DATA IN THIS EXERCISE START

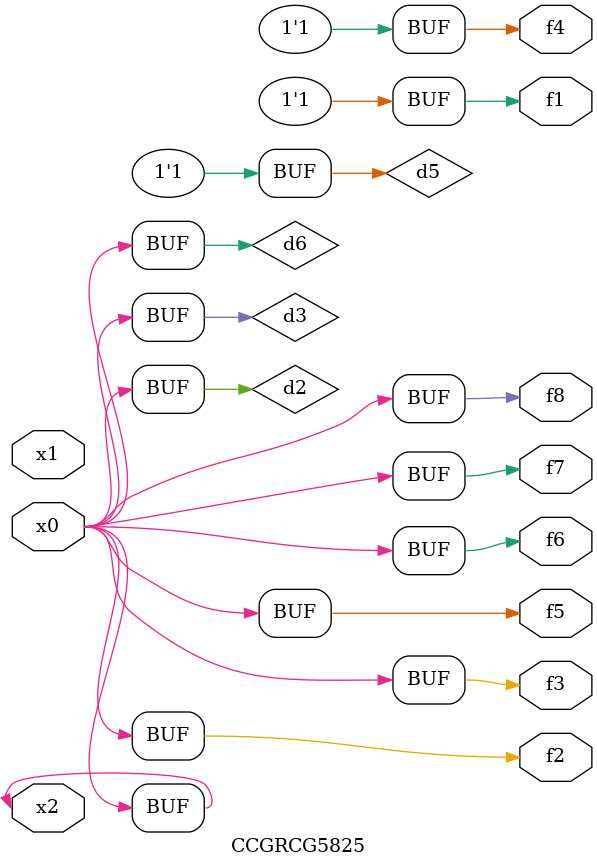
<source format=v>
module CCGRCG5825(
	input x0, x1, x2,
	output f1, f2, f3, f4, f5, f6, f7, f8
);

	wire d1, d2, d3, d4, d5, d6;

	xnor (d1, x2);
	buf (d2, x0, x2);
	and (d3, x0);
	xnor (d4, x1, x2);
	nand (d5, d1, d3);
	buf (d6, d2, d3);
	assign f1 = d5;
	assign f2 = d6;
	assign f3 = d6;
	assign f4 = d5;
	assign f5 = d6;
	assign f6 = d6;
	assign f7 = d6;
	assign f8 = d6;
endmodule

</source>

DATA IN THIS EXERCISE END

The answer should consist only of the lines from the line containing "assign f3 = d6;" through the final line of the listing above, reproduced exactly.

**RESPONSE AREA**.
	assign f3 = d6;
	assign f4 = d5;
	assign f5 = d6;
	assign f6 = d6;
	assign f7 = d6;
	assign f8 = d6;
endmodule

</source>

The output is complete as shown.